Natasha and Sergei are an ordinary migrant family in the business of dealing with extraordinary circumstances. They are the Italian branch of Funeralia - a transnational Ukrainian company that took up a much-needed niche - returning deceased migrants back to Ukraine. In their family-like style, they call themselves “funeraltsi” – meaning the people of Funeralia. 
Natasha (45), a former ballet choreographer, quit her teaching career in Kyiv 8 years ago and came to help her husband in his then failing undertaking business. She takes up major hard work, washes and dresses the bodies, and prepares all paperwork, giving generous emotional support to families in each case. Sergei (58) says this job is too hard, he drives Natasha to their clients and transports the bodies. They live from month to month in a shared accommodation on the outskirts of Milan, and spend most days in their black minivan. They think of their job as a higher mission. They are always together and always alone: their work and their relationship is their home.

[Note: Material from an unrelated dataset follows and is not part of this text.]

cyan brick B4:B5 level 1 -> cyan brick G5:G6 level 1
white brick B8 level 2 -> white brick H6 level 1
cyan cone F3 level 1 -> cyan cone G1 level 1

Natasha’s story cannot be separated from the stories of her clients who in Italy are mostly women, caretakers and cleaners. For them migration is a series of impossible emotional, financial and bureaucratic hurdles. Natasha often sings and laughs, but says it’s an impossible balancing act, it’s hard to emigrate, hard to work as a migrant, and dying as a migrant is just as hard. 

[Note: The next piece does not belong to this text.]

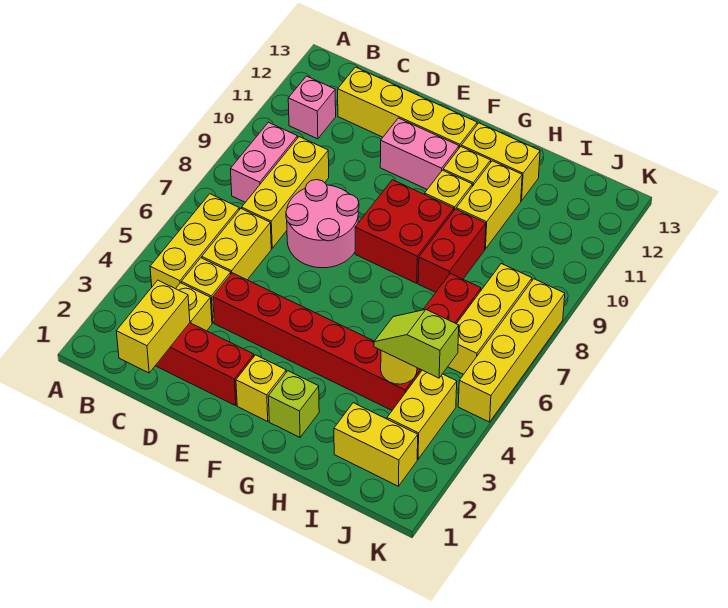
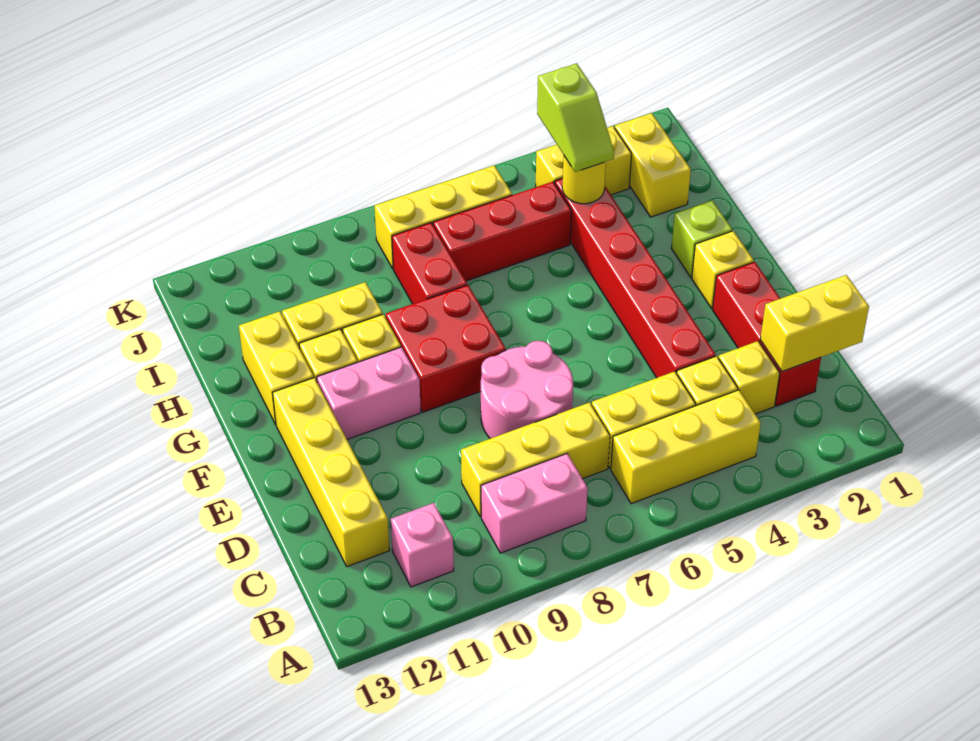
pink brick E11:F11 level 1 -> pink brick F10:F11 level 1
red brick H8:H9 level 1 -> red brick H8:I8 level 1
yellow brick K5:K8 level 1 -> none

The 2022 war in Ukraine disrupted this balance for all these women in thousands of different ways.
As the war breaks out Natasha is sick-worried and unable to reach her disabled father stranded in the occupied territory. They now spend their days collecting and sending donations, and helping others to move their families, arrive and settle in Italy. They also helped Sergei’s daughter (23) and ex wife flee from Kyiv, and now they all share their flat in Milan. The undertaking jobs are getting scarce and Natasha takes odd cleaning jobs to provide for the whole family. 
The war also spills into every repatriation job they now take. Each case is more personal and more difficult, catalysing ever more questions about the final place of rest as the ultimate home in times when it is torn by war and changed forever.